Of the myriad lessons that can be gleaned from the Arab Spring, perhaps the most inspirational is the confirmation that there’s strength in numbers. So it’s hardly a surprise that several photographers who’ve made their livelihood documenting the Middle East – including the aftermath of the revolutionary riots from earlier this year – would apply such a lesson to their work.
Hence, the Rawiya collective, a photography cooperative made up of six female photographers from across the Middle East, who’ve pooled their resources, contacts and talents to not only strengthen their work, but to also expand their reach.
The photographers—Tamara Abdul Hadi (currently in Beirut), Laura Boushnak (currently in Sarajevo), Tanya Habjouqa (currently in East Jerusalem), Dalia Khamissy (currently in Beirut), Newsha Tavakolian (currently in Tehran) and Myriam Abdelaziz (currently in Cairo) – had each previously built careers shooting across the region, working the hard news cycles for various publications. However, the women felt that important social and political stories were still going unseen and wanted a platform to share them.
So when Tavakolian first approached Abdul Hadi and Khamissy during a trip to Beirut in 2009 with the idea of forming the collective, the women were enthusiastic. Boushnak and Habjouqa were asked to join the group soon after and in August 2011, Abdelaziz, whose work covering the Egyptian revolutions was admired by the other women, also joined the collective. The women spent long nights in Beirut cafes and chatting over Skype, discussing their vision.
The focus of Rawiya – which means “she who tells a story” in Arabic – is on capturing the region’s social and political issues as well as its stereotypes through photo essays and long-term projects. Unsurprisingly, this has translated into a body of work that spans the spectrum of subjects from dancers to displaced citizens to drag queens. The images are powerful and, thanks to the already extending reach of the group, now garnering an audience.
Rawiya made its official debut at the Format Festival in Derby, U.K. this March and the women say they’ve already benefited from exhibiting as a group. They went on to showcase their work at the Empty Quarter Gallery in Beirut, which led to invitations to exhibit in Greece and Kuwait. Because each woman brings a new region and issue to the collective table, they all benefit from one another’s audience.

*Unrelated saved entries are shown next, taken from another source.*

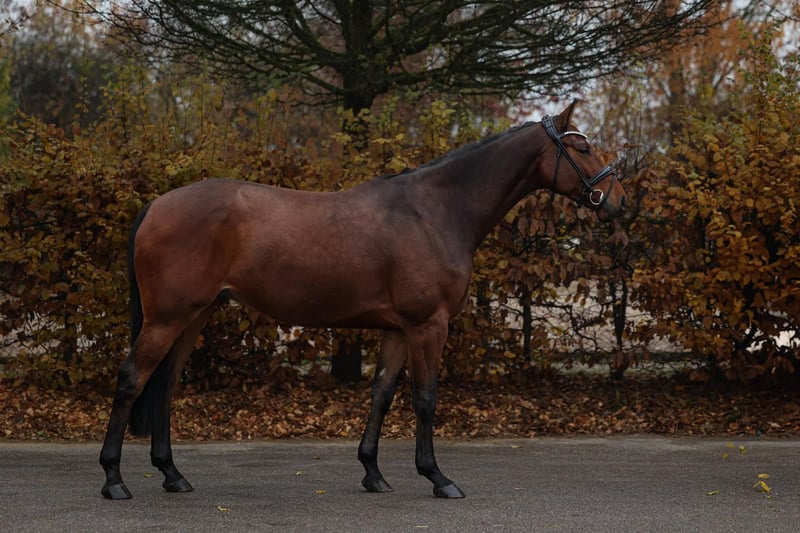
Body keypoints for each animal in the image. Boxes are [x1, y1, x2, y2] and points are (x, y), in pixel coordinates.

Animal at [99, 100, 626, 500]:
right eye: (581, 147)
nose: (618, 201)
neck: (435, 211)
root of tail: (156, 205)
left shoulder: (398, 329)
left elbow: (382, 396)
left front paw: (373, 472)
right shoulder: (428, 324)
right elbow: (425, 398)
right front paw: (438, 478)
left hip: (195, 315)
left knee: (164, 384)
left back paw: (172, 475)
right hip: (167, 317)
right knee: (132, 379)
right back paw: (114, 480)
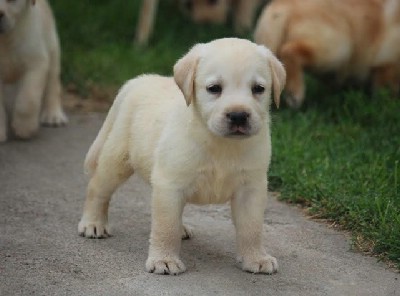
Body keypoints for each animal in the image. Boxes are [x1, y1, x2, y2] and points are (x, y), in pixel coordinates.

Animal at [0, 0, 67, 142]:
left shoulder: (37, 63)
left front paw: (24, 128)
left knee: (53, 85)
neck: (5, 41)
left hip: (53, 49)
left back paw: (53, 116)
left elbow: (28, 99)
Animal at [78, 37, 286, 276]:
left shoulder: (251, 188)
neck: (220, 143)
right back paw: (93, 223)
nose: (238, 116)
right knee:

In addition, being the first cooperative of its kind from the Middle East – with only female photographers – has provided the women with an extra bump in prominence. Of course, being female in a male-dominant industry isn’t without its challenges, yet the women insist that their gender hasn’t hindered their work. “When people ask me if it is more challenging being a female photographer in this region than a male photographer I usually answer ‘no,’” Abdul Hadi told TIME in an email. “I personally have had access to places a male photographer wouldn’t, which ends up being more of an advantage.”
The women hope to capitalize on that advantage and have plans to eventually expand the collective, hoping to work with other female photographers from across the region whose work they admire. Because that’s another way the collective has strengthened one another’s work: by inspiring it.